Claude Cloutier, nous avait fait sourire avec la cocasserie de son Isabelle au bois dormant (2007) qui lui a valu 23 prix internationaux. Pour La tranchée (2010), il s'est intéressé à un sujet plus grave : la particularité de la Grande Guerre, 1914-1918, reconnue pour avoir été une guerre de tranchées, avec des combats au corps à corps, l'utilisation de baïonnettes; la mort était infligée dans la proximité.
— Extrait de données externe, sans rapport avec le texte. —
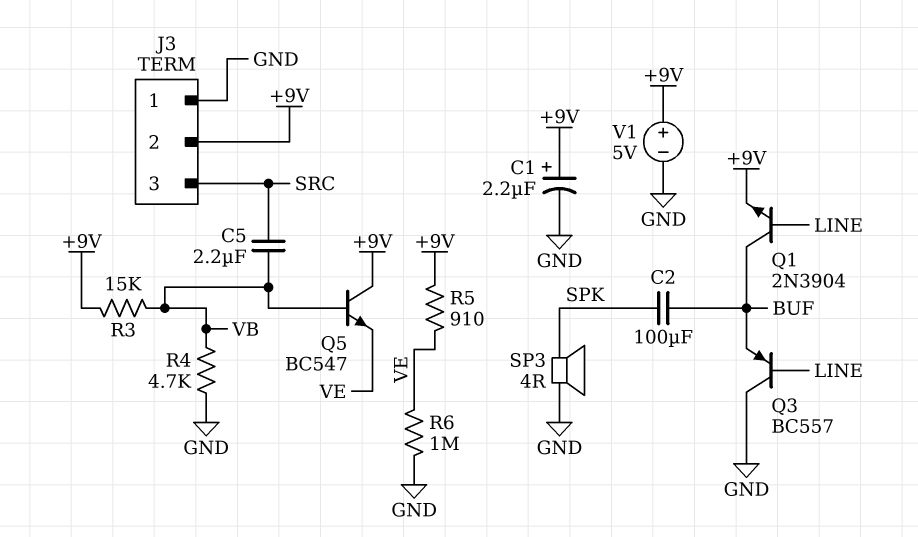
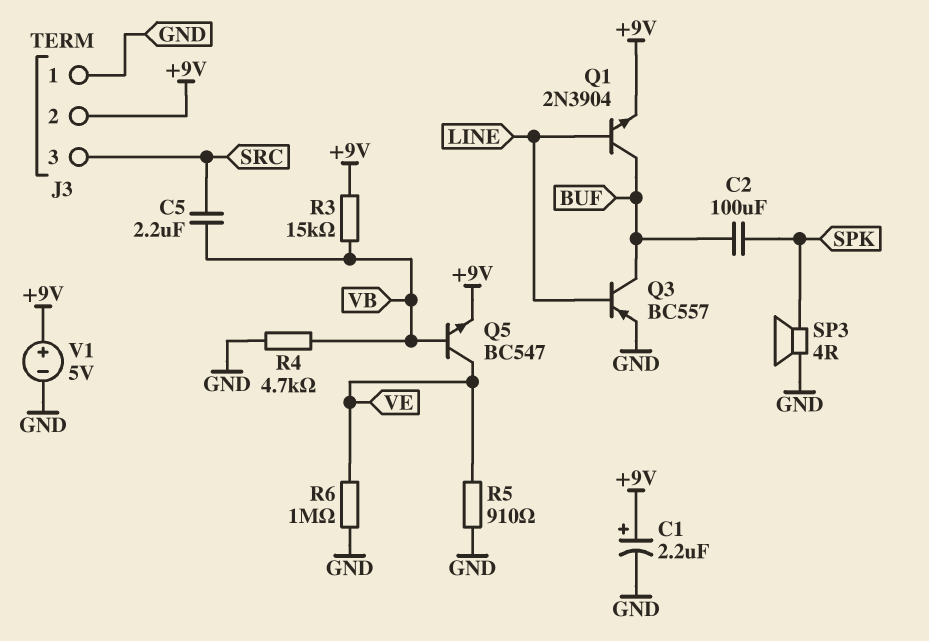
Q3: PNP BC557 (B LINE, C GND, E BUF) -> PNP BC557 (B LINE, C BUF, E GND)
Q5: NPN BC547 (B VB, C +9V, E VE) -> NPN BC547 (B VB, C VE, E +9V)
R5: 910 (+9V, VE) -> 910 (GND, VE)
Alors, on ne tuait pas à distance, contrairement à aujourd'hui, ainsi que l'expliquait War made easy (Loretta Alper, Jeremy Earp, 2007). Claude Cloutier a élaboré son scénario dans un rapport à la terre : «La 1e guerre c'est une guerre qui s'est passée sous terre c'est-à-dire que les gens vivaient et mouraient dans la terre. Donc je voyais un beau symbole. J'ai essayé de garder dans le film cette idée de la relation à la terre. Je me sers de vieilles images de la 1e guerre mondiale que beaucoup de monde ont vues et revues. J'essaie de leur donner une 2e vie par un nouveau traitement. J'ai aussi fait un tournage d'un jeune soldat pour avoir des plans complémentaires, pour faire une histoire cohérente».
Dans la tranchée, un soldat se souvient de la terre qu'il labourait sur sa ferme. Des soldats meurent, une mouche, un rat, suggèrent qu'ils sont dévorés. D'autres se battent jusqu'à devenir squelettes. Le fermier est mort, il ne reverra plus sa ferme, il devient la terre qui le recouvre.
Claude Cloutier a élaboré son court métrage d'animation à partir de séquences d'archives reconnaissables; avec la technique de rotoscopie , il a retracé les images à l'encre de Chine. Il transforme tout en respectant, accentue, atténue, marque de son style les effets saisissants qui transmettent la rêverie impossible et l'affrontement fatal. Le DVD inclut une entrevue sur le processus créateur de Cloutier et sur celui responsable de la conception sonore, Olivier Calvert. Ce film confirme que depuis longtemps au Québec nous avons du talent en animation. De plus en plus, l'aura héroïque du soldat est remplacée par la réalité de l'être humain sacrifié. Nous ne représentons plus les soldats en faisant abstraction des effets de la guerre sur ceux qui y survivent. Et nous proclamons, ainsi que voulait l'exprimer Claude Cloutier dans son réquisitoire pacifiste, que «cette guerre sale d'il y a 100 ans, c'est aussi toutes celles qui sévissent aujourd'hui et abaissent les hommes et les femmes au rang de chair à canon».